Tuesday, June 9, 2015

Significantly beyond simple quotidian failures

From 'Primates of Park Avenue,' Stranger Than Nonfiction by Megan McArdle.
Nonetheless, when excerpts from Wednesday Martin's new book, "Primates of Park Avenue," started appearing, my first suspicion was that however difficult it may be to exaggerate the crazy behavior of New York's wealthiest citizens, someone had finally managed it. For example, that piece on "wife bonuses" that took the Internet by storm. I don't find it hard to believe that some sad soul, somewhere, gives his wife annual performance reviews under appallingly transactional terms written into their prenup, and then doles out a bonus accordingly. It's a big, crazy world out there, and almost anything you can think of is probably being done by someone. I did find it very, very difficult to believe that this practice is anything like the broad subcultural phenomenon that the Times piece suggests. ("I don’t necessarily think it’s a trend or widespread," Martin told New York Magazine's Annie Lowrey, which is not exactly the impression I got from either the excerpt, or the book.)
The rest of the article is a pretty thorough evisceration of the empirical reliability of Wednesday Martin as an author.

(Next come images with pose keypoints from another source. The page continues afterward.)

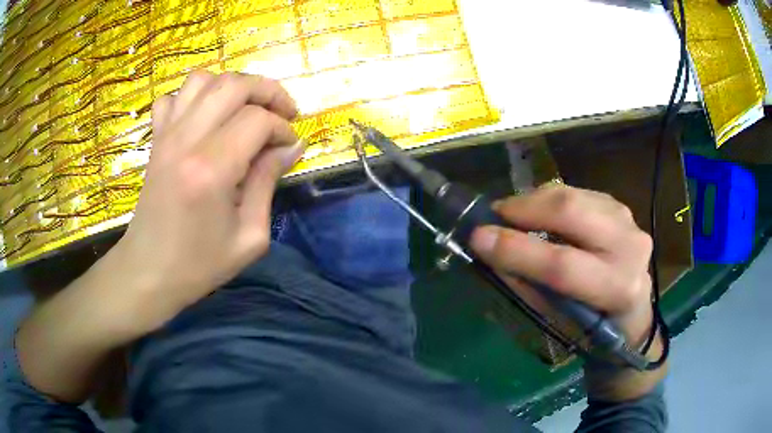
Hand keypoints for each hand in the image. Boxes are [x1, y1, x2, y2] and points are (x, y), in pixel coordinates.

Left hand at [109, 71, 304, 329]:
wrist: (148, 272)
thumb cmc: (199, 264)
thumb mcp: (249, 237)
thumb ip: (268, 183)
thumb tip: (291, 147)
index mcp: (211, 168)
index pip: (258, 120)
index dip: (283, 128)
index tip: (291, 147)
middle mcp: (186, 140)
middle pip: (234, 85)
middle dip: (267, 91)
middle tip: (282, 113)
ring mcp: (166, 136)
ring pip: (203, 80)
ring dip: (232, 87)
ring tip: (245, 109)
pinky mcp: (156, 140)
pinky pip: (173, 97)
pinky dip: (193, 97)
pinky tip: (204, 119)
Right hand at [470, 185, 654, 354]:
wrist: (630, 311)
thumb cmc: (591, 326)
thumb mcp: (557, 318)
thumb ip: (526, 283)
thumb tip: (490, 250)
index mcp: (617, 289)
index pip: (562, 265)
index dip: (517, 249)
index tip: (478, 237)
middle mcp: (630, 248)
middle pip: (572, 213)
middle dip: (525, 209)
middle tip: (495, 215)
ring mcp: (628, 221)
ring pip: (573, 196)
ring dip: (535, 201)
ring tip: (512, 214)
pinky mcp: (620, 206)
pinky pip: (578, 192)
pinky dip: (550, 199)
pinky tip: (539, 212)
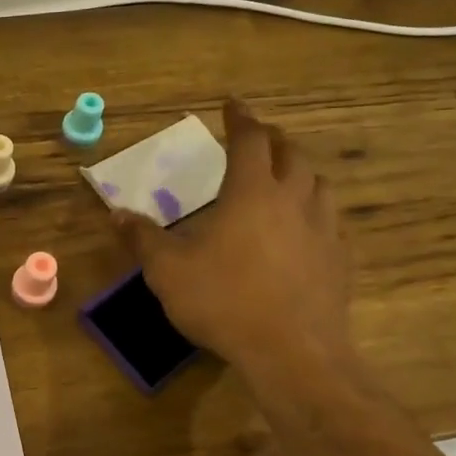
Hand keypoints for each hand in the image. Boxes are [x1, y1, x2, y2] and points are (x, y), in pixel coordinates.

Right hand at [114, 100, 355, 397]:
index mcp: (251, 192)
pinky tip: (304, 227)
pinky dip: (314, 209)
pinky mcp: (339, 259)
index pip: (249, 140)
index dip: (240, 118)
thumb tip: (117, 214)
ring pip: (318, 183)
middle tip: (258, 137)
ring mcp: (322, 229)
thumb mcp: (168, 270)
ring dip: (299, 171)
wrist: (292, 352)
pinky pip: (330, 219)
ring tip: (284, 176)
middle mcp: (293, 200)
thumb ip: (143, 238)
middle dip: (272, 139)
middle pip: (291, 154)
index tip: (232, 104)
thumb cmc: (224, 301)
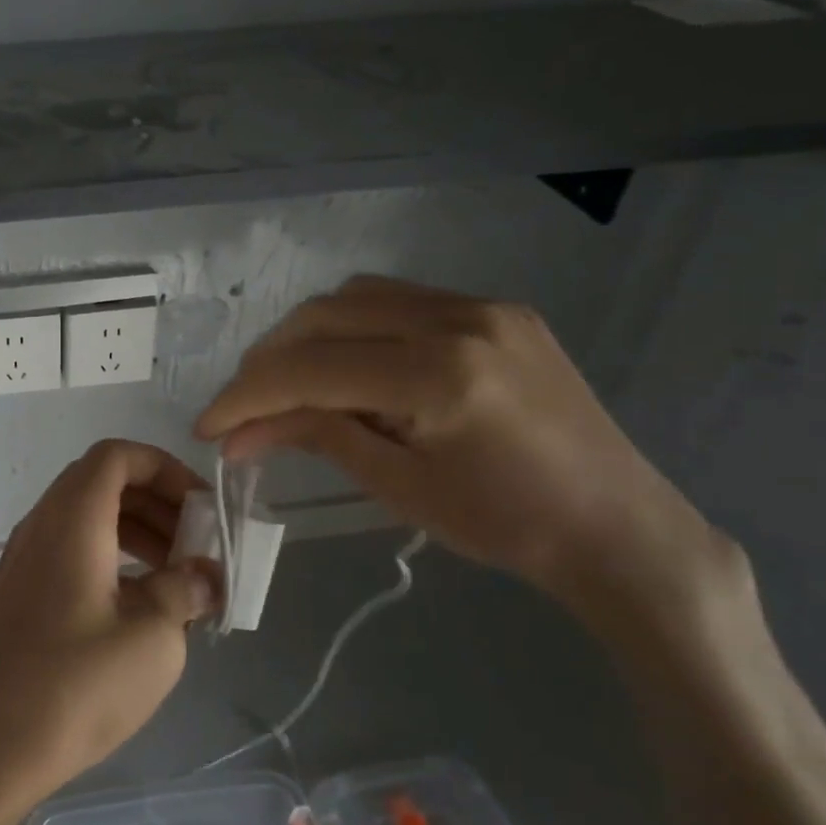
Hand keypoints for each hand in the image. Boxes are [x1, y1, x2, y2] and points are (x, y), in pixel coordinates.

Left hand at [0, 441, 215, 824]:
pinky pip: (72, 552)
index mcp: (72, 518)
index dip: (167, 469)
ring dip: (137, 534)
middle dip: (159, 504)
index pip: (118, 456)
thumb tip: (204, 575)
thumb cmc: (73, 687)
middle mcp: (42, 526)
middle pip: (104, 484)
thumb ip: (184, 591)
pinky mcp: (19, 595)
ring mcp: (24, 560)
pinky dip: (111, 560)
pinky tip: (140, 609)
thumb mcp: (151, 638)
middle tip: (199, 546)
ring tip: (179, 578)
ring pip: (88, 520)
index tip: (203, 510)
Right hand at [195, 276, 745, 640]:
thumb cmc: (507, 525)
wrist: (619, 527)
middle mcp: (458, 318)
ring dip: (306, 336)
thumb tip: (238, 432)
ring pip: (355, 297)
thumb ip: (317, 436)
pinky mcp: (496, 309)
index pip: (309, 368)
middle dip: (267, 361)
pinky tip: (346, 365)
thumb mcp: (398, 485)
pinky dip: (352, 327)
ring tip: (287, 384)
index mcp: (438, 374)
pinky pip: (398, 300)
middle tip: (242, 408)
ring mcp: (482, 305)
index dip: (246, 395)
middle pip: (322, 317)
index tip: (206, 425)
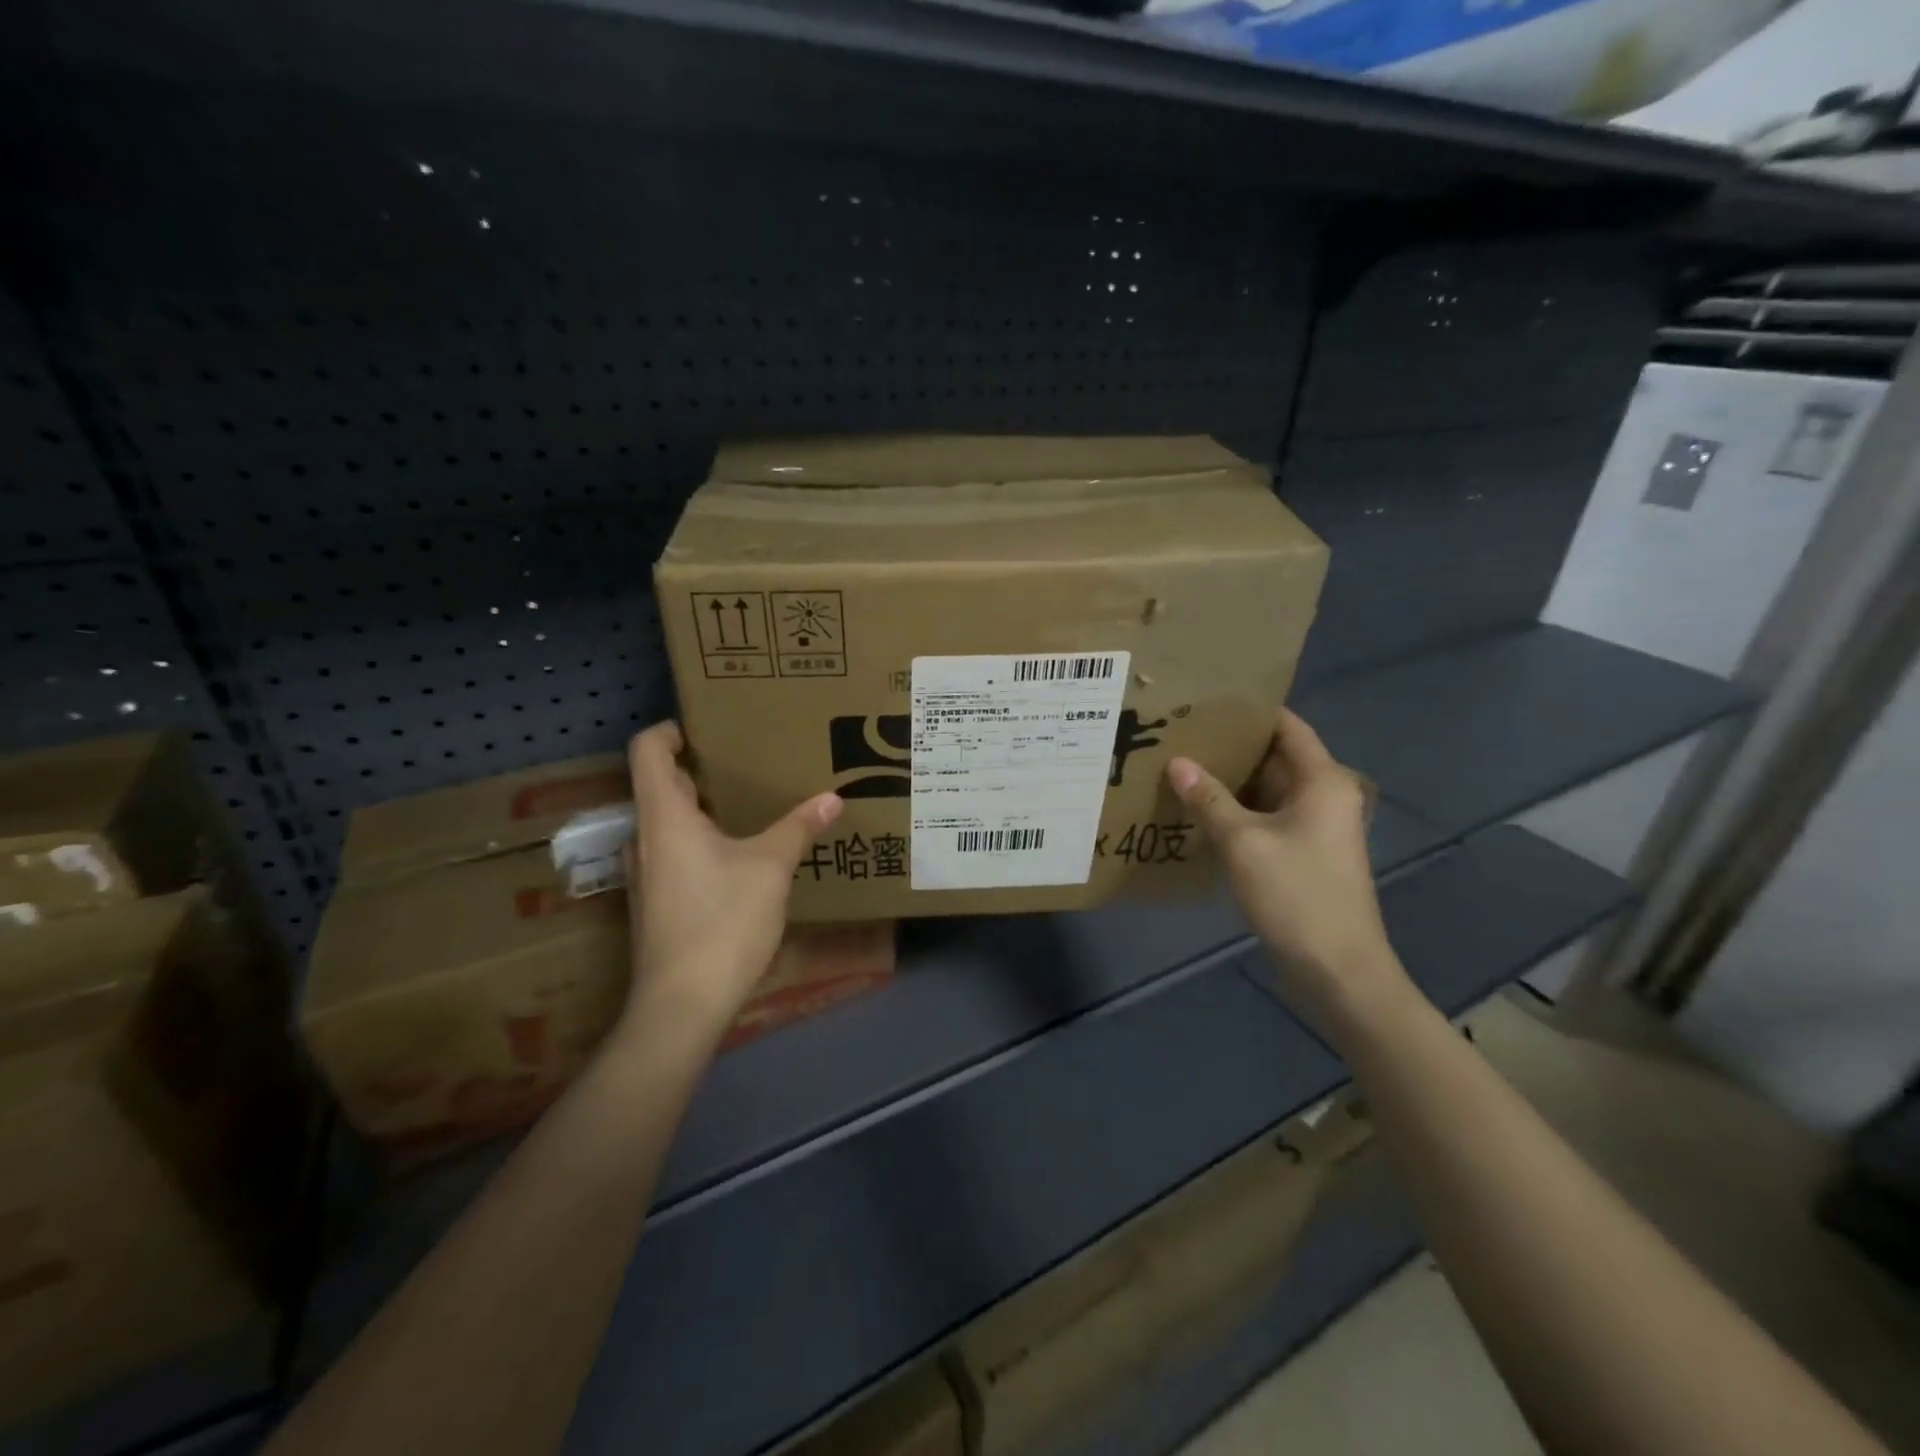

I know its not true but you almost can't help thinking: Is there anything being published these days that you can come close to trusting?
Anthropological Frauds
Primates of Park Avenue committed by Wednesday Martin
On the Run committed by Alice Goffman

Police Brutality Frauds
McKinney Brawl Another Rush to Misjudgment? exposed by Andrew Branca
Michael Brown and Ferguson summarized by Legal Insurrection

Campus Rape Epidemic Frauds
UVA Hoax committed by Sabrina Rubin Erdely
Emma Sulkowicz Hoax exposed by Cathy Young
That's all roughly within the last six months. These are not local abnormalities. These are national stories held to be hugely revealing of some underlying tragedy or pathology and then essentially having to be retracted in near toto once the facts were brought into the conversation.

Mistakes, errors, biases. All par for the course but these examples seem to go way beyond those quotidian failings. What's going on here? Seems like an awful lot of major retractions going on.